Winter on Fire: Ukraine’s Fight for Freedom


Ukrainian police fire on unarmed protesters.

Ukrainian police fire on unarmed protesters.

(2015) Documentary (Netflix) Ekaterina Averchenko, Mustafa Ayyem, Maksim Panov, Eduard Kurganskiy, Diana Popova, Aleksandr Staradub, Ivan Sydor, Timur Ibraimov, Cissy Jones (narrator), Kamiliya Zahoor, Said Ismagilov, Vladimir Makarevich, Sergei Kibnuuski, Volodymyr Parasyuk, Aleksandr Pyovanov, Oleksandr Melnyk, Catherine Ashton. Directed by Evgeny Afineevsky

A wise man once said that while it is easy to see when a revolution ends, it is much more difficult to discern when it begins. That wasn’t the case with the Ukrainian revolution of 2014, also called the EuroMaidan revolution or just the Maidan revolution. named for Maidan Nezalezhnosti or Independence Square in central Kiev (the Ukrainian capital) which was the staging ground for most of the events of the uprising. To paraphrase Gil Scott-Heron, this revolution was televised.

After then-president Viktor Yanukovych refused to sign the trade agreement with the European Union that he had promised to sign, journalist Mustafa Ayyem and others sent out messages on Facebook and other social media to gather in Maidan to protest.

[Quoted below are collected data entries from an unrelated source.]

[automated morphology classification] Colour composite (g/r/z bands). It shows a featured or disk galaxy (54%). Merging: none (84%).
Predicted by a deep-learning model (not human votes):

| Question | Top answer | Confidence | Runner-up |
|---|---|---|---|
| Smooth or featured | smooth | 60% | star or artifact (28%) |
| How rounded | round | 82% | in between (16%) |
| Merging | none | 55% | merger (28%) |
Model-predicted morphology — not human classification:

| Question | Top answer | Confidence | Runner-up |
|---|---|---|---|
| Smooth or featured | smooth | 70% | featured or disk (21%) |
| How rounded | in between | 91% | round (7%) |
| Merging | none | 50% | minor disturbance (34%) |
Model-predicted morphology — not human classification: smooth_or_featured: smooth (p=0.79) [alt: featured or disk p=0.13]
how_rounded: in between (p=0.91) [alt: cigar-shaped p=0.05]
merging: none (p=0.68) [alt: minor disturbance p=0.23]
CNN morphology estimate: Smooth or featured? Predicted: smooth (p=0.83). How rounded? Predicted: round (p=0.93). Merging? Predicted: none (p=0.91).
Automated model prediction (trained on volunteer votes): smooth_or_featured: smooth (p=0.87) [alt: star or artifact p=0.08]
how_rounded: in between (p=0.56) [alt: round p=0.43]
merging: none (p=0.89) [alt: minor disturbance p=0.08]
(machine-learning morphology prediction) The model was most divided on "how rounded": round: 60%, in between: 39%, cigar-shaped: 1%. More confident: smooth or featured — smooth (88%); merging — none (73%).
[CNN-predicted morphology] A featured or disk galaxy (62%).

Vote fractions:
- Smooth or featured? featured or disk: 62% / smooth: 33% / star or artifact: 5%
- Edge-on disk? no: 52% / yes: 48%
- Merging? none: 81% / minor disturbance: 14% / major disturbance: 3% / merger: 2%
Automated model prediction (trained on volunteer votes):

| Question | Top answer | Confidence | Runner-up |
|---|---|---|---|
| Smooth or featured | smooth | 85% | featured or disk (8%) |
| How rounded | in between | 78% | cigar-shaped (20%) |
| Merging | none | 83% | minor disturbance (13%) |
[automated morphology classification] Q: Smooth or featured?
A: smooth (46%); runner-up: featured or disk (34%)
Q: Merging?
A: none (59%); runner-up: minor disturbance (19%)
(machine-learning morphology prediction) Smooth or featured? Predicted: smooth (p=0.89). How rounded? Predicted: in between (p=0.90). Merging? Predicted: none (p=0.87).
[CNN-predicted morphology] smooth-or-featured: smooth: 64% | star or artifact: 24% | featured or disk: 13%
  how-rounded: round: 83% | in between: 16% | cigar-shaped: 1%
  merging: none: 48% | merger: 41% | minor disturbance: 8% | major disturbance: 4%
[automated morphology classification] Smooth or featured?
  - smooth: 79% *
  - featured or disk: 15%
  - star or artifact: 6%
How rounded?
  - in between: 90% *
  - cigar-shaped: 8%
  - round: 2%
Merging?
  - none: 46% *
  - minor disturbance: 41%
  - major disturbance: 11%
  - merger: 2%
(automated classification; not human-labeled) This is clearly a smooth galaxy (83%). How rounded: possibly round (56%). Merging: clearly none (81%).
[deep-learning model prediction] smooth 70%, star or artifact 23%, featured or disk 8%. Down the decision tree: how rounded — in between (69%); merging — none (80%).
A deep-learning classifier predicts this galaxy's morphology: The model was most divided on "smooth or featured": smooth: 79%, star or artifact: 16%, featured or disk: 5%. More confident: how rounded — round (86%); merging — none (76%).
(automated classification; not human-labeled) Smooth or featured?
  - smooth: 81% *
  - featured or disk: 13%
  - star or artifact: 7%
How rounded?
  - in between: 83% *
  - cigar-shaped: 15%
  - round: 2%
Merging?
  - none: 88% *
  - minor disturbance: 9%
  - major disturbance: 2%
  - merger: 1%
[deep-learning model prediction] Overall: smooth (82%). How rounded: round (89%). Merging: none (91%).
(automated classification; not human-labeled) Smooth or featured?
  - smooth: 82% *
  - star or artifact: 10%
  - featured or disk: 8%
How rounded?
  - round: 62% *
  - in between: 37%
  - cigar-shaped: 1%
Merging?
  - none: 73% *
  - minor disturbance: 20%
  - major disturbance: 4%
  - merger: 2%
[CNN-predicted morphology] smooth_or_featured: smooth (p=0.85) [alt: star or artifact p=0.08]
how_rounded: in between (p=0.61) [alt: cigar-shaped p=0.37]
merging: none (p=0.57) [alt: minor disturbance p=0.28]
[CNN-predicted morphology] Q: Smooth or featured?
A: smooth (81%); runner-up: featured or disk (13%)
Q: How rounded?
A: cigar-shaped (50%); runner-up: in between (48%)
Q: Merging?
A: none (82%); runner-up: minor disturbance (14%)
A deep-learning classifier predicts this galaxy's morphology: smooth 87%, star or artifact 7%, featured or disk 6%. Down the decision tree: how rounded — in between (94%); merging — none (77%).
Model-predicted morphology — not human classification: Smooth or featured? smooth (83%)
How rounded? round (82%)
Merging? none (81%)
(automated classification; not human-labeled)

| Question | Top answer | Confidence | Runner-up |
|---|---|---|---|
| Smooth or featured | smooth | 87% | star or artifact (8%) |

At first only a few dozen showed, but by the end of the evening there were thousands in the square.

The protesters would remain in Maidan for 93 days amid escalating retaliation from the State Police, or Berkut. went from beatings with truncheons, stun grenades and arrests for disorderly conduct to firing into the crowd with rubber bullets and eventually with live ammo. Backed by convicts and thugs paid by the government called titushky the pro-government forces clashed more and more violently with the anti-government forces which were now calling for Yanukovych to resign, culminating in five days in February which large-scale rioting took place and police brutality rose to sadistic levels.

International outcry was deafening as even the International Monetary Fund suspended activities within the Ukraine due to the unrest. Yanukovych finally resigned and fled the country for Russia, with whom he had been in secret negotiations. His government was toppled and new elections held. As the documentary itself notes, that didn’t end the violence however; Russia would annex the Crimean peninsula and pro-Russian activists in the Eastern Ukraine erupted in a civil war that continues to this day. More than six thousand Ukrainians have been killed in the conflict.

Russian/Israeli docu-journalist Afineevsky was on the ground in the Ukraine for the duration of the uprising and documented it as thoroughly as it can be – 28 cameramen and women were credited on the film and some of the footage appears to have been captured on cell phone cameras as well. The footage is quite frankly amazing; we see hordes of police descending on unarmed protesters and beating the holy crap out of them. We see people shot and literally die in front of our eyes.

What the film doesn’t do is provide any balance. There were incidents of violence involving protesters but these are never shown; we are given a political line here which I don’t think that the filmmakers realized would have been made stronger if we had heard some opposing voices as well. While I’m not trying to say that justification for the violence and brutality should have been provided, one gets the feeling that we’re hearing only one side of the story which makes it maddeningly incomplete.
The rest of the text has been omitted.